Cinema: Invasion

RUBRICA DI CINEMA A CURA DI BIAGIO GIORDANO
Invasion

RUBRICA DI CINEMA A CURA DI BIAGIO GIORDANO
Invasion

 Invasiondi Oliver Hirschbiegel, con Nicole Kidman, Daniel Craig, Usa, anno 2007, genere fantascienza, durata 96 minuti.

 Non è un remake dell’ Invasione degli ultra corpi, bensì un film culturale con messaggi del tutto diversi, leggibili tra le righe visive della scrittura metaforica del film. Il messaggio principale riguarda l’effetto di senso che scaturisce da una infezione virale proveniente dallo spazio, in grado di trasformare le persone colpite in esseri particolari, caratterizzati da  una vita più vegetale che pulsionale, simile a un albero, una vita che appare come lunga e priva di ansie, capace di suscitare nello spettatore nuove immagini di felicità, dopo essere passato dal disgusto che in un primo momento provoca la estrema diversità dell’altro quando spodesta improvvisamente la normalità. 

I colpiti dal virus accettano volentieri il loro nuovo stato, pur andando incontro a un vivere socialmente disorganizzato, muovendosi come zombi tra le rovine del mondo che essi stessi hanno provocato.

Da sottolineare una Nicole Kidman in gran forma che incarna efficacemente il personaggio di una psichiatra, una donna che dimostra indipendenza, e che risulta professionalmente soddisfatta, grintosa. Anch’essa verrà colpita dal virus, ma rifiuterà di cadere nel torpore che rilascia una vita vegetale e lotterà insieme agli scienziati contro quello che considera un male spaventoso: il cambiamento di un ordine sociale in cui lei è felicemente inserita.  

Ma nel film il virus è veramente il male, oppure i suoi effetti pongono fortemente un interrogativo di carattere etico – sociale, qualcosa  che non si osa formulare per non andare contro tutto ciò che di naturale ci risulta (erroneamente) assodato: donandoci sicurezza? 

Il film sembra dire: è meglio una vita priva di ansie, contemplativa, uguale per tutti, felice per diversi aspetti, almeno come può esserlo un albero sano, oppure è meglio la vita sociale che viviamo ora, divisa in classi in lotta tra di loro, con miseria e povertà estese, con ansie,  paure, umiliazioni di ogni genere, dove tra l’altro i privilegiati temono sempre, da un momento all’altro, di perdere ciò che hanno, finendo per vivere infelicemente, tormentati dal dubbio sull’efficacia delle sicurezze da loro stessi attivate a protezione dei propri beni?

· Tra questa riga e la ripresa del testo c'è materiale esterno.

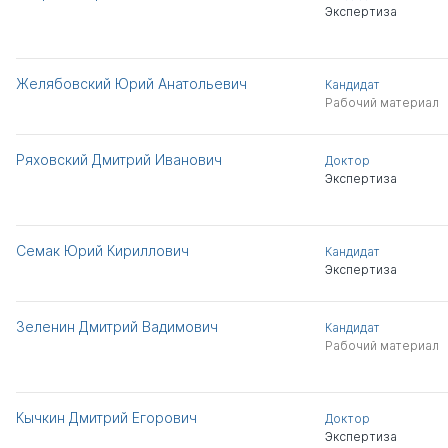
Экспертиза
Желябовский Юрий Анатольевич
Кандидат
Рабочий материал
Ряховский Дмитрий Иванович
Доктор
Экспертиза
Семак Юрий Кириллович
Кандидат
Экспертиза
Зеленин Дмитрий Вадимович
Кандидат
Рабочий материал
Кычкин Дмитрий Егорович
Доктор
Экспертиза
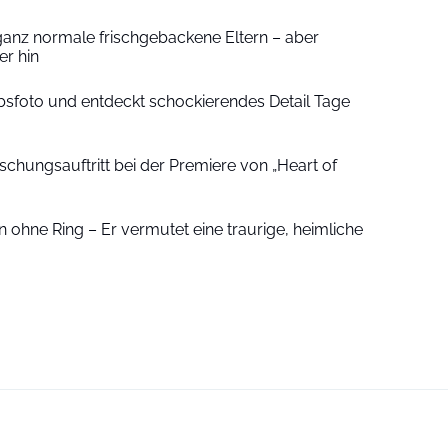
ganz normale frischgebackene Eltern – aber
r hin
sfoto und entdeckt schockierendes Detail Tage
schungsauftritt bei der Premiere von „Heart of
 ohne Ring – Er vermutet eine traurige, heimliche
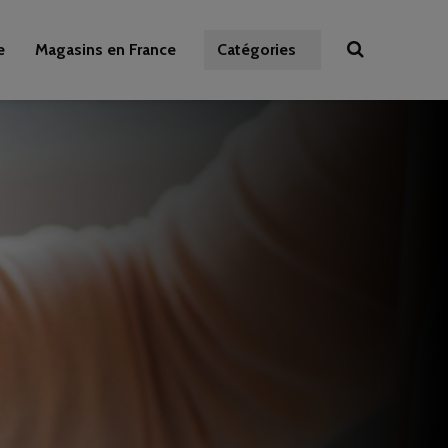
e
Magasins en France
Catégories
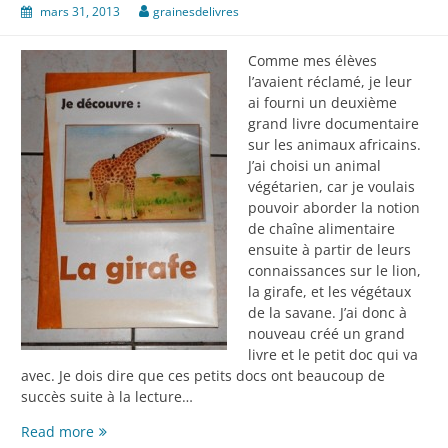
mars 31, 2013
grainesdelivres
Comme mes élèves
l’avaient réclamé, je leur
ai fourni un deuxième
grand livre documentaire
sur les animaux africains.
J’ai choisi un animal
végétarien, car je voulais
pouvoir aborder la notion
de chaîne alimentaire
ensuite à partir de leurs
connaissances sur le lion,
la girafe, et les végétaux
de la savane. J’ai donc à
nouveau créé un grand
livre et le petit doc qui va
avec. Je dois dire que ces petits docs ont beaucoup de
succès suite à la lecture…
La
Read more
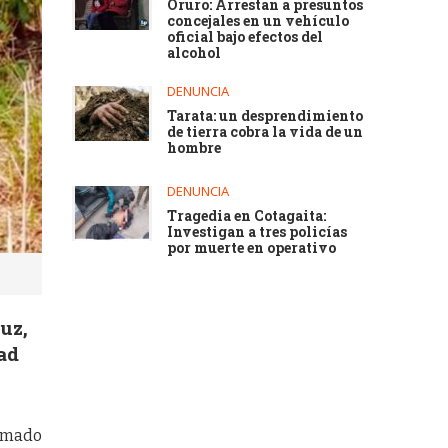
Oruro: Arrestan a presuntos
concejales en un vehículo
oficial bajo efectos del
alcohol
DENUNCIA
Tarata: un desprendimiento
de tierra cobra la vida de un
hombre
DENUNCIA
Tragedia en Cotagaita:
Investigan a tres policías
por muerte en operativo
uz,
dad
ormado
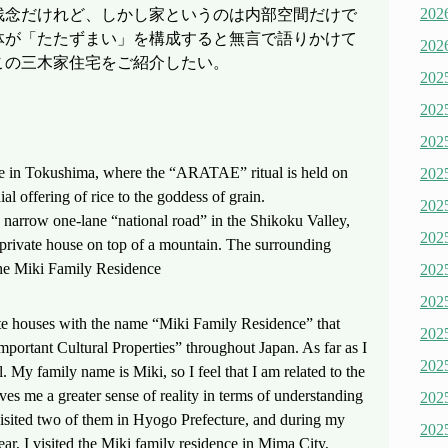
20
残念だけれど、しかし家というのは内部空間だけで
体が「たたずまい」を構成すると無言で語りかけて
20
この三木家住宅をご紹介したい。
20
20
20
 in Tokushima, where the “ARATAE” ritual is held on
20
ial offering of rice to the goddess of grain.
20
e narrow one-lane “national road” in the Shikoku Valley,
20
t private house on top of a mountain. The surrounding
The Miki Family Residence
20
20
ate houses with the name “Miki Family Residence” that
20
portant Cultural Properties” throughout Japan. As far as I
20
l. My family name is Miki, so I feel that I am related to the
ives me a greater sense of reality in terms of understanding
20
visited two of them in Hyogo Prefecture, and during my
20
ar, I visited the Miki family residence in Mima City,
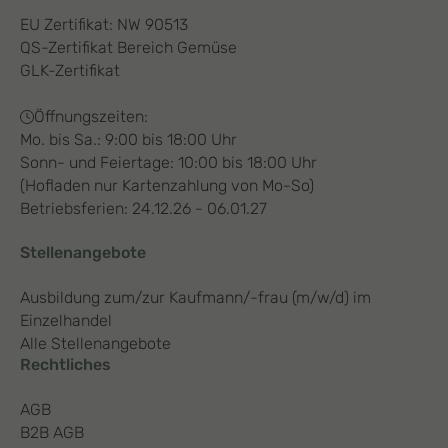
EU Zertifikat: NW 90513
QS-Zertifikat Bereich Gemüse
GLK-Zertifikat
Öffnungszeiten:
Mo. bis Sa.: 9:00 bis 18:00 Uhr
Sonn- und Feiertage: 10:00 bis 18:00 Uhr
(Hofladen nur Kartenzahlung von Mo-So)
Betriebsferien: 24.12.26 - 06.01.27
Stellenangebote
Ausbildung zum/zur Kaufmann/-frau (m/w/d) im
Einzelhandel
Alle Stellenangebote
Rechtliches
AGB
B2B AGB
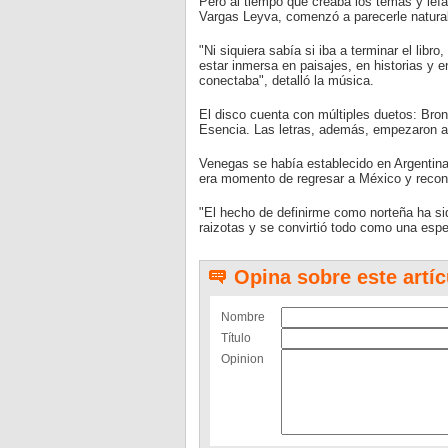
Pero al tiempo que creaba los temas y leí
Vargas Leyva, comenzó a parecerle natural
"Ni siquiera sabía si iba a terminar el lib
estar inmersa en paisajes, en historias y
conectaba", detalló la música.
El disco cuenta con múltiples duetos: Bron
Esencia. Las letras, además, empezaron a 
Venegas se había establecido en Argentina,
era momento de regresar a México y recone
"El hecho de definirme como norteña ha si
raizotas y se convirtió todo como una espec
Opina sobre este artíc
Nombre
Título
Opinion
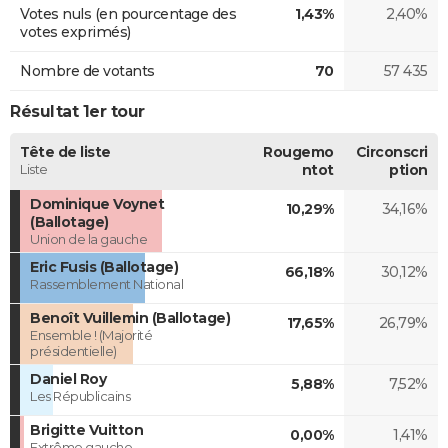
Votes nuls (en pourcentage des
1,43%
2,40%
votes exprimés)
Nombre de votants
70
57 435
Résultat 1er tour
Tête de liste
Rougemo
Circonscri
Liste
ntot
ption
Dominique Voynet
10,29%
34,16%
(Ballotage)
Union de la gauche
Eric Fusis (Ballotage)
66,18%
30,12%
Rassemblement National
Benoît Vuillemin (Ballotage)
17,65%
26,79%
Ensemble ! (Majorité
présidentielle)
Daniel Roy
5,88%
7,52%
Les Républicains
Brigitte Vuitton
0,00%
1,41%
Extrême gauche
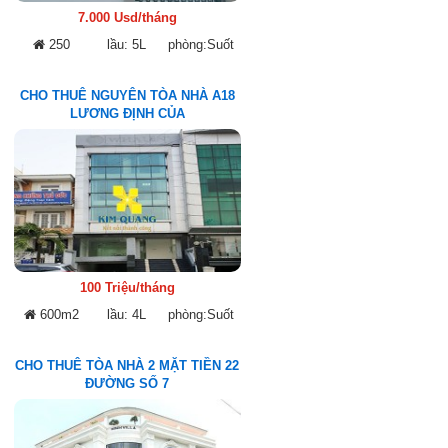
7.000 Usd/tháng
250
lầu: 5L
phòng:Suốt
CHO THUÊ NGUYÊN TÒA NHÀ A18
LƯƠNG ĐỊNH CỦA
100 Triệu/tháng
600m2
lầu: 4L
phòng:Suốt
CHO THUÊ TÒA NHÀ 2 MẶT TIỀN 22
ĐƯỜNG SỐ 7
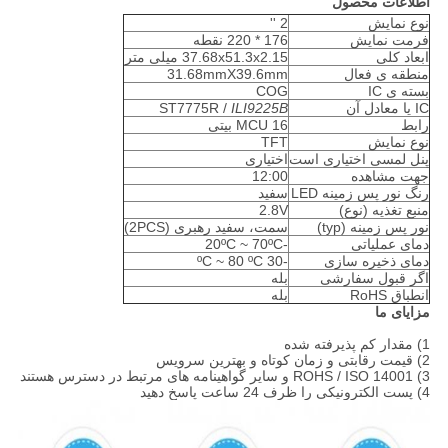
اطلاعات محصول
نوع نمایش
2 ''
فرمت نمایش
176 * 220 نقطه
ابعاد کلی
37.68x51.3x2.15 میلی متر
منطقه ی فعال
31.68mmX39.6mm
بسته ی IC
COG
IC یا معادل آن
ILI9225B
ST7775R /
رابط
MCU 16 بیتی
نوع نمایش
TFT
پنل لمسی اختیاری است
اختیاری
جهت مشاهده
12:00
رنگ نور پس زمینه LED
سفید
منبع تغذیه (نوع)
2.8V
نور پس زمینه (typ)
سمت، سفید رهبری (2PCS)
دمای عملیاتی
-20ºC ~ 70ºC
دمای ذخیره سازی
-30 ºC ~ 80 ºC
اگر قبول سفارشی
بله
انطباق RoHS
بله
مزایای ما
1) مقدار کم پذیرفته شده
2) قیمت رقابتی و زمان کوتاه و بهترین سرویس
3) ROHS / ISO 14001 و سایر گواهینامه های مرتبط در دسترس هستند
4) پست الکترونیکی را ظرف 24 ساعت پاسخ دهید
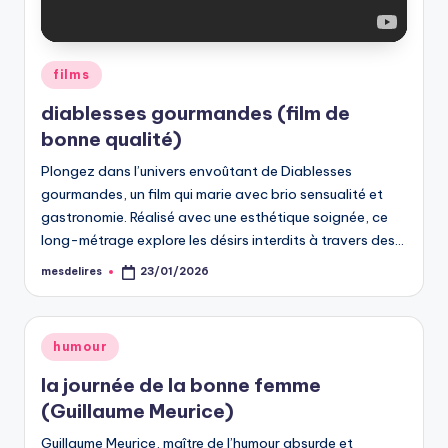
Posted
films
in
diablesses gourmandes (film de
bonne qualité)
Plongez dans l’univers envoûtant de Diablesses
gourmandes, un film qui marie avec brio sensualité et
gastronomie. Réalisé avec une esthétique soignée, ce
long-métrage explore les désirs interdits à travers des…
mesdelires
23/01/2026
Posted
by
Posted
humour
in
la journée de la bonne femme
(Guillaume Meurice)
Guillaume Meurice, maître de l’humour absurde et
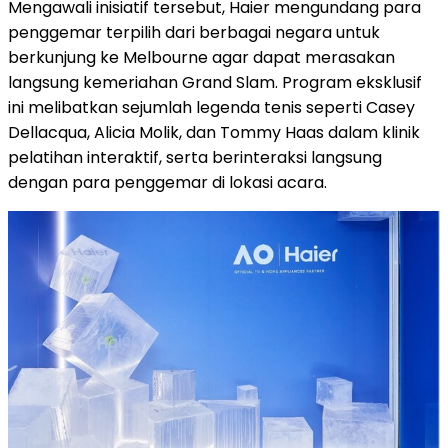
Mengawali inisiatif tersebut, Haier mengundang para
penggemar terpilih dari berbagai negara untuk
berkunjung ke Melbourne agar dapat merasakan
langsung kemeriahan Grand Slam. Program eksklusif
ini melibatkan sejumlah legenda tenis seperti Casey
Dellacqua, Alicia Molik, dan Tommy Haas dalam klinik
pelatihan interaktif, serta berinteraksi langsung
dengan para penggemar di lokasi acara.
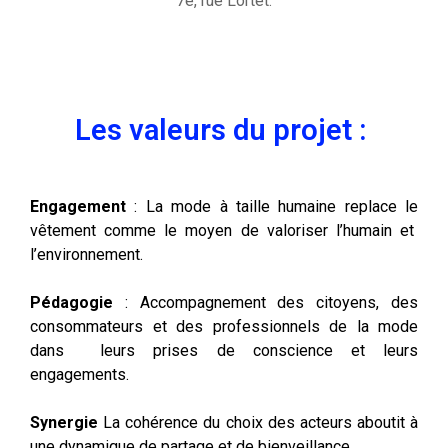
7e, rue Lortet.
Les valeurs du projet :
Engagement
: La mode à taille humaine replace le
vêtement comme le moyen de valoriser l’humain et
l’environnement.
Pédagogie
: Accompagnement des citoyens, des
consommateurs et des professionnels de la mode
dans leurs prises de conscience et leurs
engagements.
Synergie
La cohérence du choix des acteurs aboutit à
une dynamique de partage et de bienveillance.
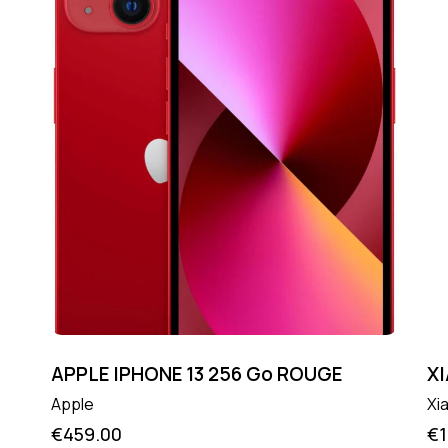
APPLE IPHONE 13 256 Go ROUGE
X
Apple
Xi
€
459.00
€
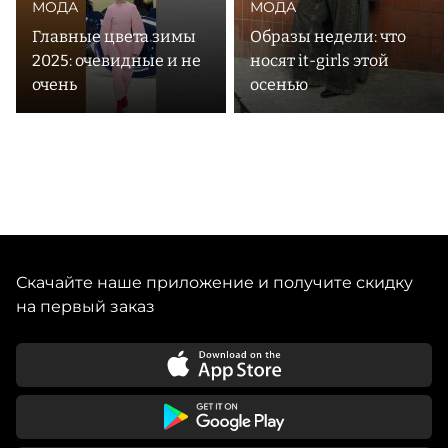
МОДА
МОДА
Главные цвета зимы
Образы недели: что
2025: очевидные и не
носят it-girls этой
очень
осенью
Скачайте наше приложение и получите скидку
на первый заказ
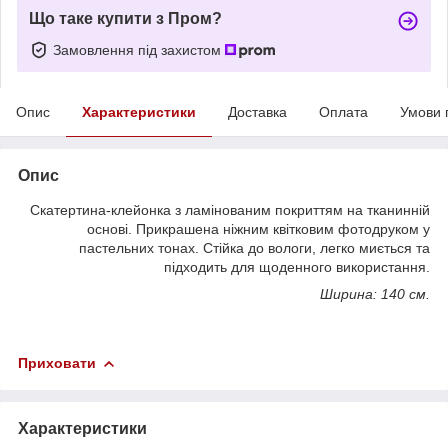
Що таке купити з Пром?
Замовлення під захистом
Опис
Характеристики
Доставка
Оплата
Умови 
Опис
Скатертина-клейонка з ламінованим покриттям на тканинній
основі. Прикрашена ніжним квітковим фотодруком у
пастельних тонах. Стійка до вологи, легко миється та
підходить для щоденного використання.
Ширина: 140 см.
Приховати
Характеристики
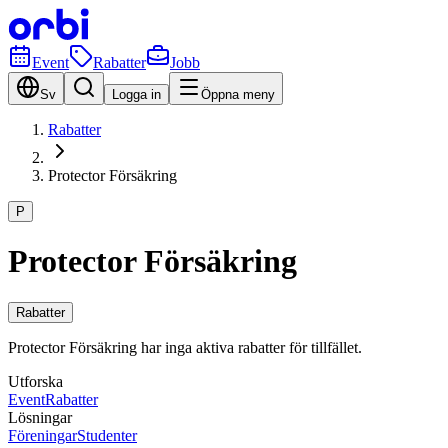
Event
Rabatter
Jobb
Sv
Logga in
Öppna meny
Rabatter
Protector Försäkring
P
Protector Försäkring
Rabatter
Protector Försäkring har inga aktiva rabatter för tillfället.
Utforska
Event
Rabatter
Lösningar
Föreningar
Studenter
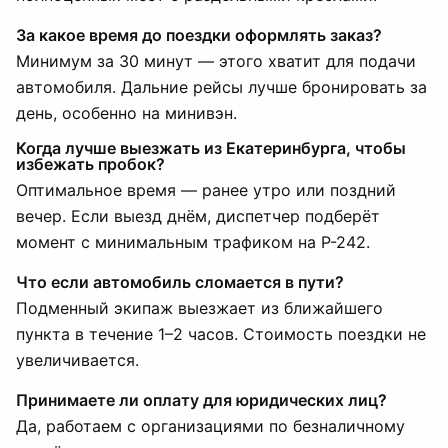
За какое время до поездки оформлять заказ?
Минимум за 30 минут — этого хватит для подачи
автомобиля. Дальние рейсы лучше бронировать за
день, особенно на минивэн.
Когда лучше выезжать из Екатеринбурга, чтобы
избежать пробок?
Оптимальное время — ранее утро или поздний
вечер. Если выезд днём, диспетчер подберёт
момент с минимальным трафиком на Р-242.
Что если автомобиль сломается в пути?
Подменный экипаж выезжает из ближайшего
пункта в течение 1–2 часов. Стоимость поездки не
увеличивается.
Принимаете ли оплату для юридических лиц?
Да, работаем с организациями по безналичному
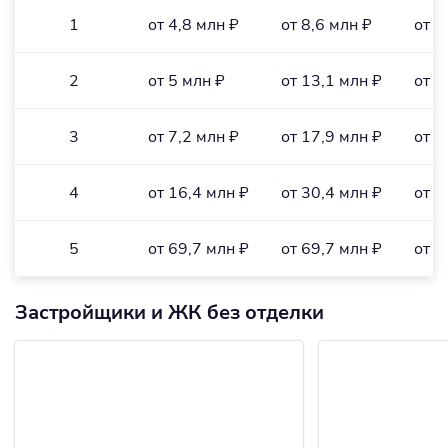
1
от 4,8 млн ₽
от 8,6 млн ₽
от 1
2
от 5 млн ₽
от 13,1 млн ₽
от 1
3
от 7,2 млн ₽
от 17,9 млн ₽
от 1
4
от 16,4 млн ₽
от 30,4 млн ₽
от 1
5
от 69,7 млн ₽
от 69,7 млн ₽
от 4
Застройщики и ЖК без отделки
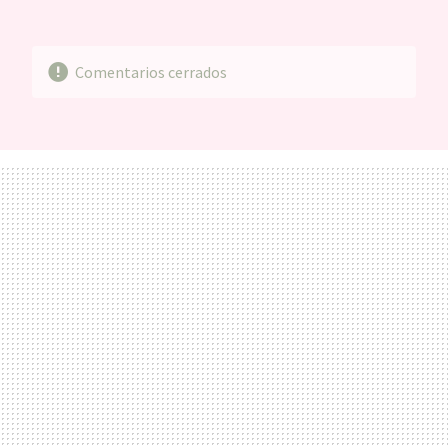
MAIL
Comentarios cerrados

Il film dà una risposta intelligente a questo interrogativo, da una parte dice che è necessario ritornare alla normalità, seppur ansiosa perché  è fatta anche di responsabilità, dall’altra che occorre  tener conto dell’esperienza  significante vissuta nel film dai contagiati dal virus, perché essa indica un modo di vivere nel sociale, più pacifico e buono, privo quindi di odio, diffidenze e paure, qualcosa che non si può non condividere anche ai giorni nostri perché effettivamente tutto ciò manca.

Un film filosofico, che suggerisce nuove dimensioni dettate dall’etica, in grado di mettere al centro  un modo di socializzare diverso, dove uguaglianza sociale e felice contemplazione della natura non siano opzioni occasionali ma possibilità di vita di lungo periodo.